Definition 10.1.1: The Statistical Bond
Two variables $X$ and $Y$ are considered related if there is any change in the conditional distribution of $Y$, given $X = x$, as $x$ changes. Conversely, a state of "no relationship" is mathematically equivalent to the independence of $X$ and $Y$.
Variables $X$ and $Y$ are unrelated if and only if $f(y|x) = f(y)$ for all values of $x$. This implies that the joint relative frequency function can be factored as:
$$f(x, y) = f(x)f(y)$$
Therefore, testing for a relationship is fundamentally a test of Independence.
Mechanisms of Change
A relationship is identified by any shift in the conditional density function (as shown in Figure 10.1.1). This includes:
- Mean Shift: The expected value $E(Y|X)$ changes (the most common focus).

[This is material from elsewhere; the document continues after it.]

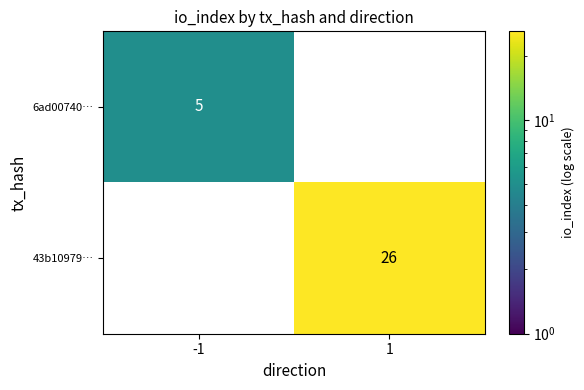

Which has a higher value, -1 or 1?

1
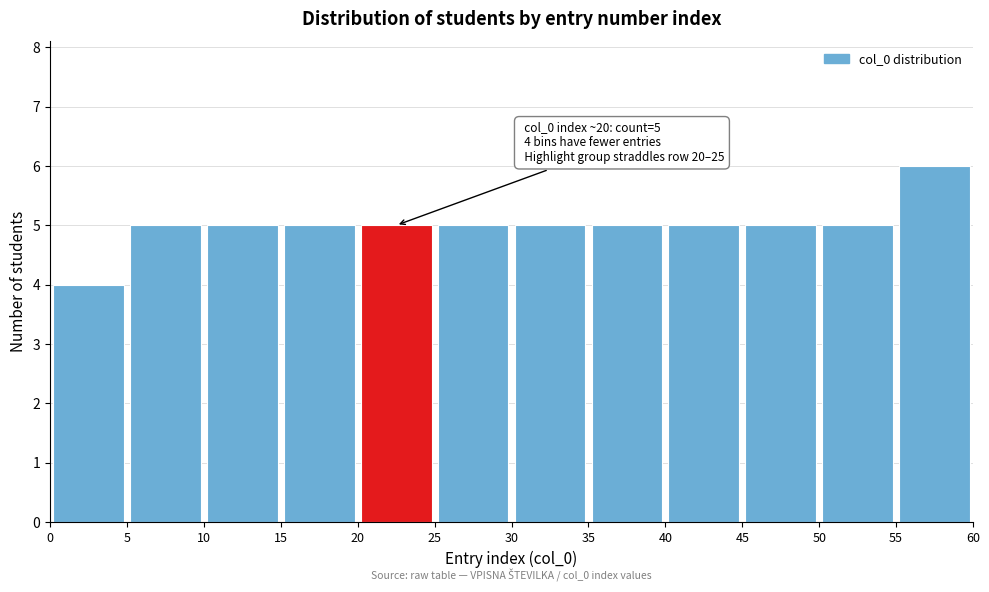

Which range on the x-axis has the tallest bar?

55 to 60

- Variance Shift: The spread or uncertainty of $Y$ depends on $X$ (Heteroscedasticity).
- Shape Change: The overall distribution transforms (e.g., from symmetric to skewed).
Establishing Causality through Design
A statistical relationship does not imply causality. To claim that $X$ causes $Y$, we must account for confounding variables through the Design of Experiments:
- Control Treatments: Provides a baseline for comparison.
- Placebo Effect: Mitigation of perceived improvement through inactive treatments.
- Blinding: Using blind experiments (recipients unaware) and double-blind experiments (recipients and researchers unaware) to eliminate bias.
- Blocking: As seen in Example 10.1.7, we use blocking variables ($W$, like soil fertility) to ensure the relationship between wheat type ($X$) and yield ($Y$) is not confounded by pre-existing conditions.